Neues IMFS Working Paper von Tobias Cwik und Christoph Winter zu "FX interventions as a form of unconventional monetary policy""

Nach der großen Finanzkrise haben die Zentralbanken mehrerer kleiner, offener Volkswirtschaften mit hohem Entwicklungsstand Devisenmarktinterventionen (FXI) eingesetzt, um die Inflation anzukurbeln, da ihre Leitzinsen sehr niedrig waren. Wir stellen ein quantitatives DSGE-Modell vor, mit dem wir die Wirksamkeit dieses unkonventionellen geldpolitischen Instruments untersuchen können. Wir wenden das Modell auf die Schweiz an, ein Land, in dem es häufig zu umfangreichen Interventionen der Zentralbank gekommen ist. Das Modell legt nahe, dass FXI wirksam und nachhaltig sind: FXI in Höhe von etwa 27 Milliarden CHF (5 % des jährlichen BIP) sind erforderlich, um eine Aufwertung des Schweizer Frankens um 1,1 % zu verhindern.
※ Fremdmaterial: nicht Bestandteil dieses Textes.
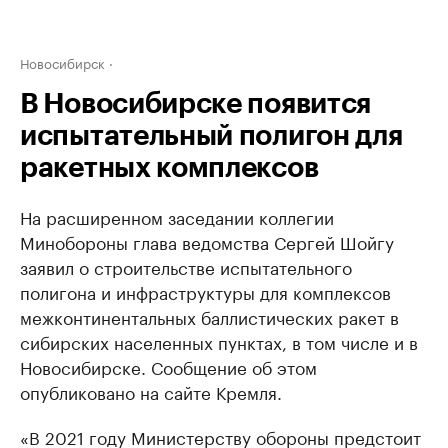
Новосибирск
В Новосибирске появится
испытательный полигон для
ракетных комплексов
На расширенном заседании коллегии
Минобороны глава ведомства Сергей Шойгу
заявил о строительстве испытательного
полигона и инфраструктуры для комплексов
межконтинентальных баллистических ракет в
сибирских населенных пунктах, в том числе и в
Новосибирске. Сообщение об этом
опубликовано на сайте Кремля.
«В 2021 году Министерству обороны предстоит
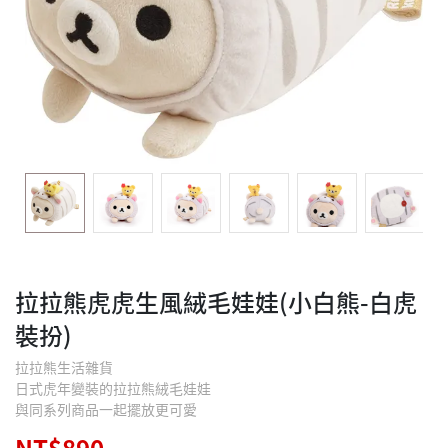
拉拉熊虎虎生風絨毛娃娃(小白熊-白虎
裝扮)
拉拉熊生活雜貨
日式虎年變裝的拉拉熊絨毛娃娃
與同系列商品一起擺放更可愛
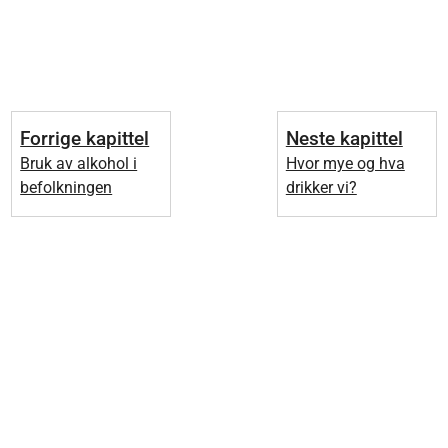
Forrige kapittel
Neste kapittel
Bruk av alkohol i
Hvor mye og hva
befolkningen
drikker vi?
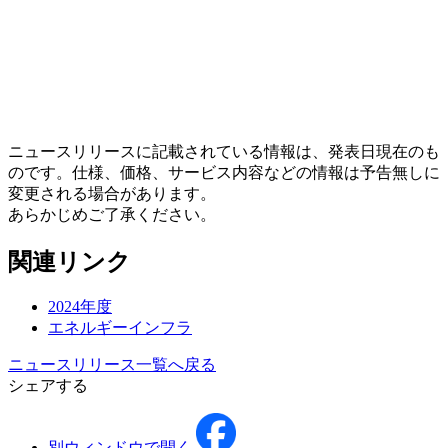
ニュースリリースに記載されている情報は、発表日現在のも
のです。仕様、価格、サービス内容などの情報は予告無しに
変更される場合があります。
あらかじめご了承ください。
関連リンク
2024年度
エネルギーインフラ
ニュースリリース一覧へ戻る
シェアする
別ウィンドウで開く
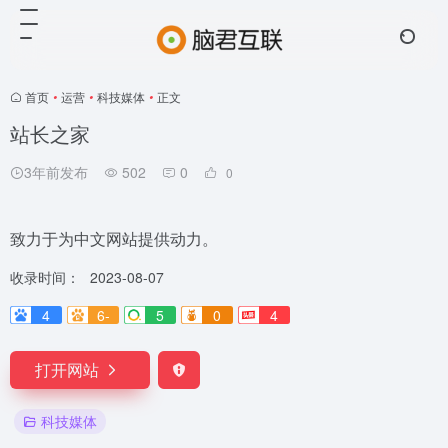
首页
•
运营
•
科技媒体
•
正文
站长之家
3年前发布
502
0
0
致力于为中文网站提供动力。
收录时间：
2023-08-07
4
6-
5
0
4
打开网站
科技媒体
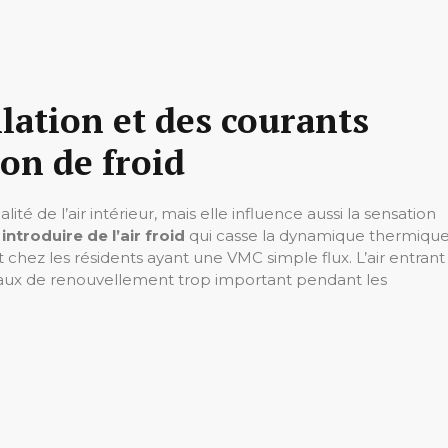
ilation et des courants
ion de froid
lité de l’air intérieur, mais elle influence aussi la sensation
troduire de l’air froid
qui casse la dynamique thermiqu
t chez les résidents ayant une VMC simple flux. L’air entrant
aux de renouvellement trop important pendant les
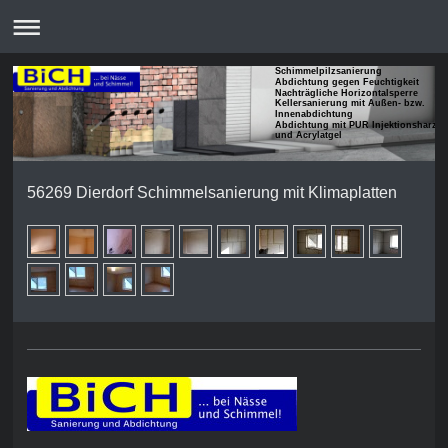
Schimmelpilzsanierung
Abdichtung gegen Feuchtigkeit
Nachträgliche Horizontalsperre
Kellersanierung mit Außen- bzw.
Innenabdichtung
Abdichtung mit PUR Injektionsharze
und Acrylatgel
56269 Dierdorf Schimmelsanierung mit Klimaplatten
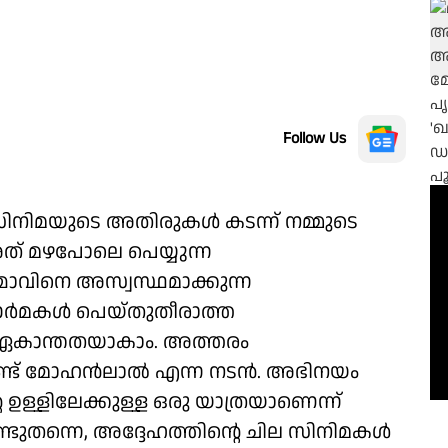
Follow Us
ിനിമയുടെ അതിരുകൾ കടന്ന് നമ്മുടെ
അത് മഴപോലെ പെയ്യുന്ന
മാവിനെ അസ്വസ്ഥമാക്കുന്ന
 ഓർമകള്‍ പെയ്തുതീരാത്ത
ഏകാന്തതയാകാം. അത്തരം
ണ്ട് മോഹന്‍ലാല്‍ എന്ന നടന്‍. അഭിനയം
െ ഉള്ളിലേക്കുള്ള ഒരു യാത്രയാണെന്ന്
്ടുതന്നെ, അദ്ദേഹത്തിന്റെ ചില സിനിമകൾ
Der Effekt ist umso stärker, je länger die Zentralbank sich verpflichten kann, ihren Leitzins als Reaktion auf die inflationären Auswirkungen der Interventionen konstant zu halten. Wir stellen außerdem fest, dass FXI in kleinen, offenen Volkswirtschaften einen erheblichen zusätzlichen Spielraum für die Geldpolitik schaffen. Dieser Effekt lässt sich anhand des „Schattenzinssatzes” veranschaulichen, also des Leitzinses, der erforderlich ist, um die CPI-Inflation ohne FXI auf ihrem realisierten Pfad zu halten. Dieser „Schattenzinssatz” lag in der Schweiz von 2015 bis Mitte 2022 bis zu 1 Prozentpunkt unter dem realisierten Leitzins und nahe bei −1,5 %. Unser Rahmen ermöglicht es uns auch, die Sensitivität des Schattensatzes in einem Umfeld zu untersuchen, in dem der Leitzins an (oder nahe) seiner Untergrenze liegt. Wenn die Persistenz des Leitzinses an der Untergrenze zunimmt, steigt der Schattensatz in absoluten Zahlen.